钱家一下子得了两个官职,一个乃三品诰命夫人,一个乃五品盐监官,对于刚起步的商户来说,足够了。
再多,她便承受不起。
她什么也不要,但皇帝不能不给,待长公主领她去见皇后时,皇帝便问了宋允执,“她有没有什么想要的?”
有。
从床上爬起来,便对他交代好了。
他从未私下里求过皇帝人情,本不打算干涉皇帝的想法,但想起她三番两次的交代,知道自己若是不说,回去难以交代,便道:“他有一位义兄。”
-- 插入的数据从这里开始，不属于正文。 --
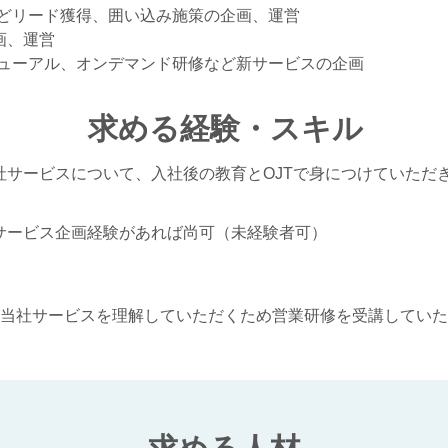
などリード獲得、囲い込み施策の
企画、運営
画、運営
ニューアル、オンデマンド研修など新サービスの企画
求める経験・スキル
社サービスについて、入社後の教育とOJTで身につけていただ
サービス企画経験があれば尚可（未経験者可）
）
と当社サービスを理解していただくため営業研修を受講してい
皇帝见他斟酌了这半天,颇为难开口,好奇道:“她这位义兄,是个了不得的人才?”
宋允执没瞒着皇帝,与他道:“此人身份有些特殊。”
“怎么个特殊法?”皇帝与他说话,总觉得他慢,习惯抢话。
宋允执便道:“此人本乃定国公府,定国公的长子。”
皇帝一怔。
定国公府真假小公爷的事,从扬州传到了京城,传得人尽皆知。
国公夫人回到国公府的当日,娘家便来了人,不知道是娘家人把她勒死的,还是她自缢的,当夜脖子上缠着一条白凌,悬在了屋梁上。